## Passage cité
= = = = =
De Paris à New-York

2 Days in New York : les clichés profitent-ils à la comédie ?

Dossier | Par charlene salome | Le 28 mars 2012 à 18h56

Sorti en salle le 28 mars, 2 Days in New-York, la suite des aventures de Marion (cette fois de l'autre côté de l'Atlantique), s'évertue à rappeler les différences culturelles qui opposent américains et français? Les clichés sont courants dans la comédie. Mais font-ils vraiment rire ?

Et s'il y avait une suite au sympathique mais pas fantastique à 2 Days in Paris ? Et si cette suite prenait comme décor la Big Apple ? Et si on l'appelait 2 Days in New-York ?

La plus Yankee des réalisatrices/actrices françaises a ainsi transposé les personnages de 2 Days in Paris dans ce second volet, du père foutraque à la soeur, toujours aux prises avec ses problèmes freudiens en passant par l'ex petit-ami bof au possible. A une différence près : l'attrayant boyfriend américain du premier, Jack, campé par Adam Goldberg, n'est plus. En effet, Marion (Julie Delpy), est désormais installée à New-York avec Mingus (Chris Rock), un journaliste radio, leurs deux enfants, qu'ils ont eus de précédentes unions et leur chat, Jean-Luc. Photographe, Marion s'apprête à présenter une exposition sur le délitement du couple (tout un programme !). Sa famille a donc spécialement fait le voyage pour assister au vernissage et ainsi rencontrer son cher et tendre.

Dans ce diptyque, la réalisatrice force le trait, appuie sur les désormais bien connues différences culturelles entre les frenchies et les américains. Chez Delpy, le cliché est un ressort comique. Le hic est qu'il n'est pas toujours propice au rire?

2 Days In? : Grosse Pomme VS Ville-Lumière

La ville de New-York n'est ici qu'un prétexte, tout au plus un décor pour transposer la suite des aventures de Marion. Dans 2 Days In Paris, on assistait aux tribulations d'un américain à Paris. 2 Days In New-York, c'est un peu Les Tuche en Amérique. Ils ne feraient en tout cas pas plus mauvaise figure que les Duprès.

Le point de vue est inversé, puisque Julie Delpy projette la famille française dans un New-York, tour à tour de carte postale et d'hipster New-Yorkais. Dans le premier du nom, Jack insistait pour visiter les sempiternelles Cimetière du Père Lachaise et Catacombes. Dans le second, une séquence photographique suit les pérégrinations des Duprès dans les inratables de la métropole : Empire State Building, Broadway, Central Park, Times Square? L'intégralité du guide du Routard new-yorkais y est disséqué.

Elle dépeint New-York comme elle exposait Paris. Polarisée, elle est réduite à deux facettes archétypales : New-York (Paris) touristique / New-York des hipsters (Paris des bobos). New-York, Paris. Paris, New-York. Blanc bonnet et bonnet blanc?

L'artiste Vahram Muratyan s'est amusé à représenter ces deux archétypes citadins sur son blog, et a imaginé une manière ludique, faite de vignettes caustiques et colorées, de comparer les clichés circulant sur les deux villes.
= = = = =
## Données fournies

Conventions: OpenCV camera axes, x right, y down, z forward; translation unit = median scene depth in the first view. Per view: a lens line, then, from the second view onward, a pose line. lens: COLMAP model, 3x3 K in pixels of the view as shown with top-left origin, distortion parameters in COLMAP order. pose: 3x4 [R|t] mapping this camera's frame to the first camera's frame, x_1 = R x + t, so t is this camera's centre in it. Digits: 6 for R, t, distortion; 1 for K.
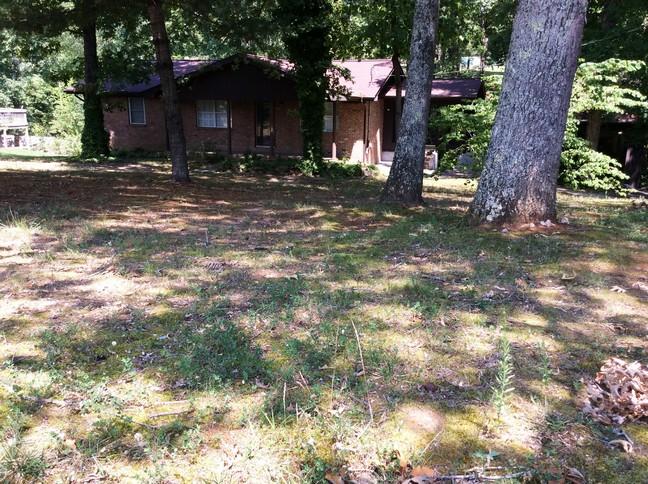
= = = = =
Poursuivez l'article consacré au film 2 Days in New York à la suite de sa dernière phrase.

## Réponse à l'exercice
© Vahram Muratyan

La ville cliché

Il est un autre cinéaste qui aime peindre la ville, ou plutôt son image déformée par le prisme du cliché. Woody Allen projette sur la ville ses visions, qui sont autant des songes que des hallucinations. Qu'ils s'agissent de Manhattan, Vicky Cristina Barcelona ou encore de Minuit à Paris, le rapport qu'il tisse à la ville (New-York, Paris, Barcelone, bientôt Rome) est intime. Il opère d'ailleurs le même traitement carte postale de Paris que de Manhattan. Il ne cherche pas y présenter une quelconque réalité humaine ou sociale. Il ne filme pas une ville, mais sa vision fantasmée.

Dans Minuit à Paris, les nombreux clichés sont autant d'idéaux servant les rêves d'un quadra névrosé et déprimé (Owen Wilson en double de Woody Allen).


Gil et les surréalistes, extrait de Minuit à Paris

C'est sans doute de cette modestie (ne pas prétendre s'inspirer d'une quelconque réalité), que découle le charme de ses films. Et c'est là sans aucun doute qu'échoue Delpy, pour qui toute bonne comédie doit s'inspirer de la réalité : « J'aime partir de la réalité, pas forcément d'un drame, mais d'une réalité précise ». Chez Allen, le cliché ne provoque pas forcément la bonne tranche de rire, mais enclenche un de ces sourires complices et bienveillants. Dans 2 Days In New-York, la comédie est désamorcée par le cliché, qui maltraite les personnages. Ils n'en deviennent aux yeux du spectateur que plus détestables.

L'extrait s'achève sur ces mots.